Vorliegender Text
------------------------------------------------------------------------

Auf dem Cover des Buches von Roman Weindl sieht man ein oft genanntes Beispiel dafür, dass digitale Angebote Museumsbesuche nicht ersetzen können: Jede*r kann sich heute die Mona Lisa online anschauen. Dennoch strömen jährlich hunderttausende Menschen in den Pariser Louvre, um einen Blick auf das Original zu erhaschen. Doch obwohl dies meist nur kurz und im Gedränge geschieht, sei der Grund für diesen Besucher*innenandrang die "Aura" des berühmten Gemäldes. Dabei ist es mit der Aura so eine Sache: Während manche darin den greifbaren Hauch der Vergangenheit oder des künstlerischen Genies sehen, ist sie für andere ein Hirngespinst. Aber ob man eine Aura nun spürt oder nicht, wenn man Museumsobjekte betrachtet, eines ist sie sicher: Ein häufig genanntes Argument der Museumsschaffenden dafür, warum Menschen auch in Zeiten der digitalen Reproduzierbarkeit Museen besuchen und diese also erhalten und gefördert werden sollten. 
 
Aufbau des Buches
 
Die lobenswerte Ausgangsposition von Roman Weindls 2019 bei transcript erschienener Dissertation ist es, den vielbeschworenen Begriff der Aura von Grund auf neu und objektiv zu untersuchen. Dabei dekonstruiert er Begriffe und Grundannahmen, die in der Museumswelt nur selten hinterfragt werden, weil dies an nicht wenigen ihrer Grundfesten rütteln würde - etwa den "direkten, emotionalen und ganzheitlichen Zugang zur Geschichte (und) den Kontakt mit einer fernen Vergangenheit" (S. 22), das objektbezogene Lernen oder die objektiv-wissenschaftlichen Meinungsbildung der Besucher*innen. Und so fühlt man sich als Leser*in mitunter überrascht, vielleicht sogar entsetzt und zugleich befreit, hier Sätze zu lesen, die Museumsschaffende sonst eher selten über die Lippen bekommen. Weindl nimmt also eine erfreuliche emotionale Distanz gegenüber seinem Forschungsgegenstand ein und stellt dem Aura-Begriff weniger mystische anmutende, dafür theoretisch untermauerte und empirisch nachweisbare Konzepte gegenüber. 
 
Seine Arbeit besteht dabei aus vier großen Teilen: einem ausführlichen theoretischen Hintergrund, einer empirischen Untersuchung zum Blick von Besucher*innen auf Museumsobjekte, einem Schluss mit praktischen Ausblicken, und mit umfangreichen und hilfreichen Anhängen. Sein Hauptbetrachtungspunkt sind dabei vor allem historische und archäologische Museen bzw. solche, deren Narration spezifisch historisch ist. Es geht ihm also weniger um Kunst und Genie als um die Vermittlung der musealen Vergangenheit.

------------------------------------------------------------------------

Datensatzauszug
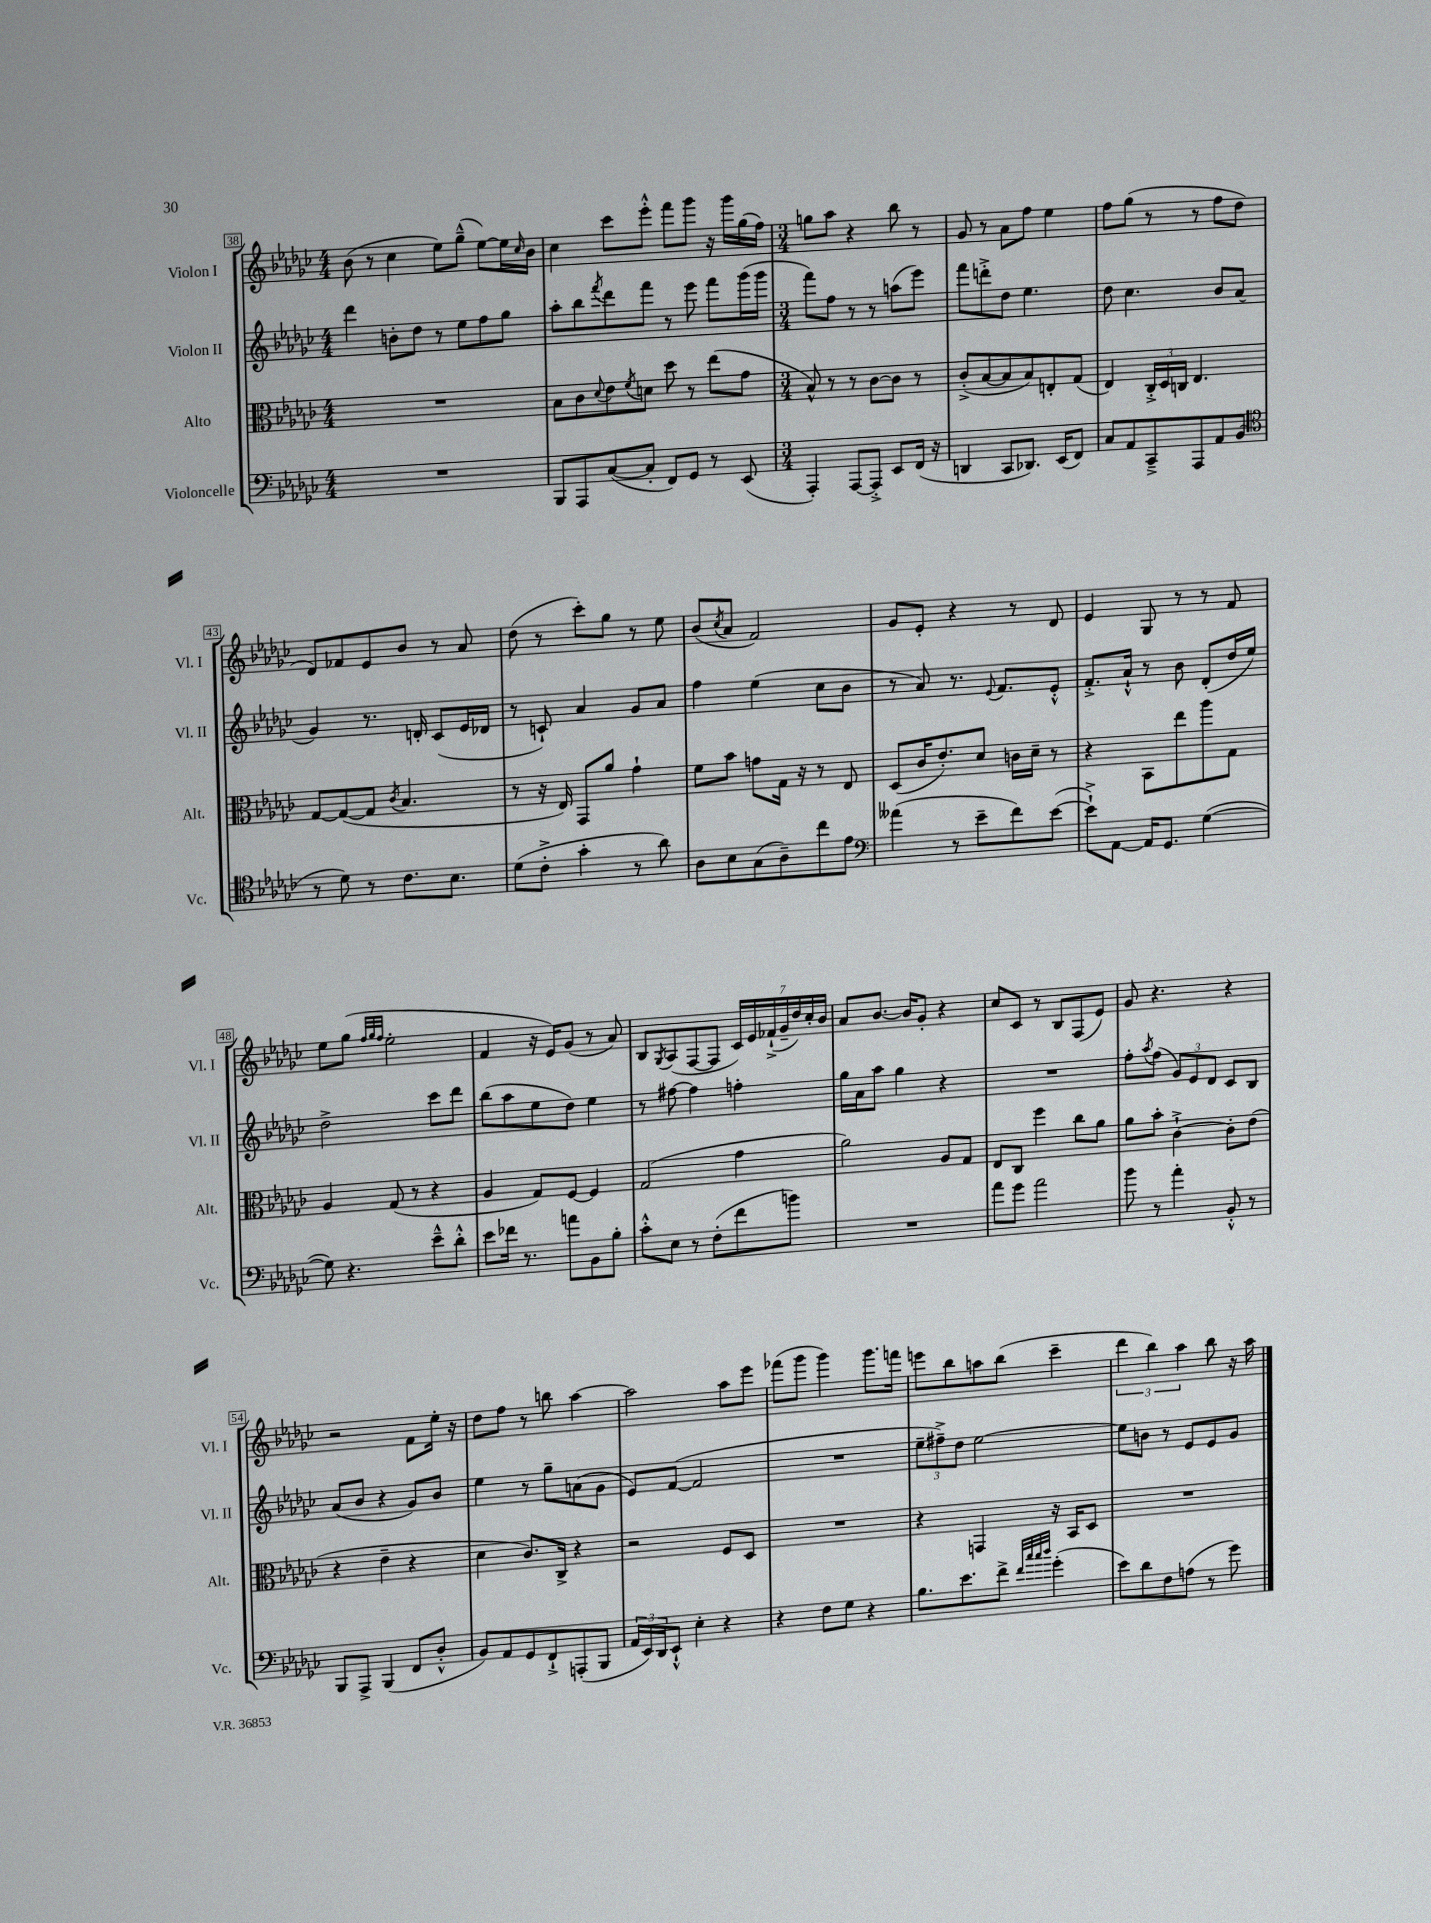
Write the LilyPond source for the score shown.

------------------------------------------------------------------------

Arbeitsaufträge
(a) In welchem Jahr und bei welchem Verlag erschien Roman Weindls Dissertation laut dem vorliegenden Text?
(b) Führen Sie alle großen Teile auf, aus denen Weindls Arbeit laut dem vorliegenden Text besteht.

Schriftliche Antworten
(a) Sie erschien 2019 bei transcript.

(b)
- ein ausführlicher theoretischer Hintergrund
- eine empirische Untersuchung zum Blick von Besucher*innen auf Museumsobjekte
- ein Schluss mit praktischen Ausblicken
- umfangreiche und hilfreiche Anhänge